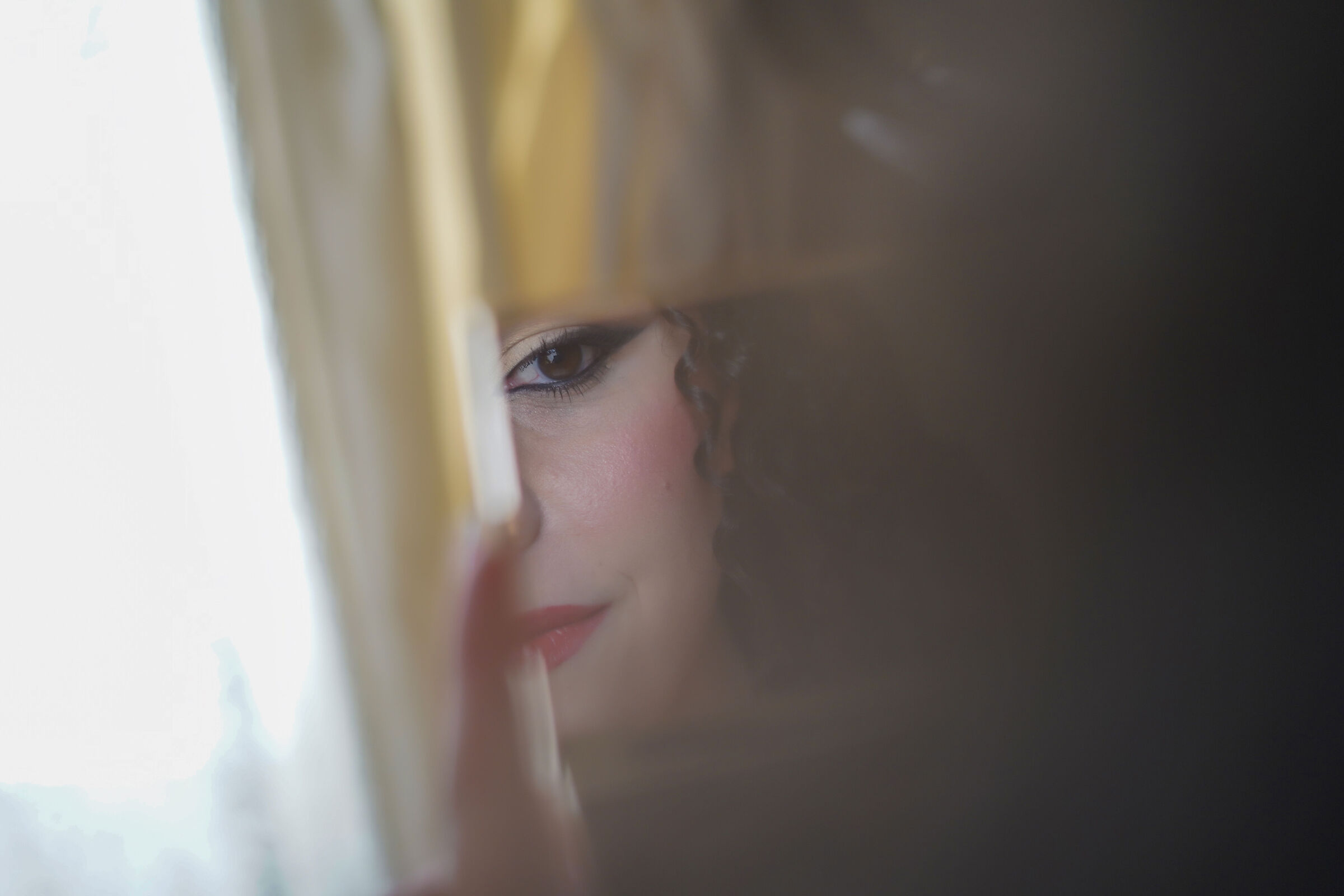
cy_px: 448
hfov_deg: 39.6
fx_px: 1867
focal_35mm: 50
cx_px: 672
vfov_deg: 27.0
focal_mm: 50
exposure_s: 1/200
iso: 500
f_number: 2
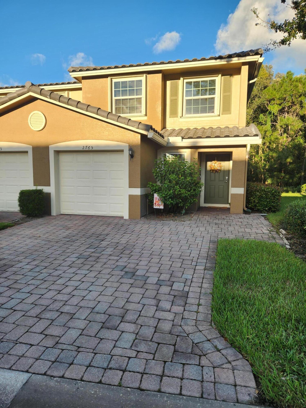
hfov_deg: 58.9
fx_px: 271
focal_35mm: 23
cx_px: 153
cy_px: 204
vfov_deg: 73.9
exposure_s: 1/634
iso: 20
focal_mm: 5.4
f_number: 1.8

◆ **Exercise**: When you find the line that contains "focal_35mm: 50", retype it and every line after it through the end of the data above, exactly, with no pictures.

◆ **Answer for the task**:
focal_35mm: 50
cx_px: 672
vfov_deg: 27.0
focal_mm: 50
exposure_s: 1/200
iso: 500
f_number: 2
hfov_deg: 58.9
fx_px: 271
focal_35mm: 23
cx_px: 153
cy_px: 204
vfov_deg: 73.9
exposure_s: 1/634
iso: 20
focal_mm: 5.4
f_number: 1.8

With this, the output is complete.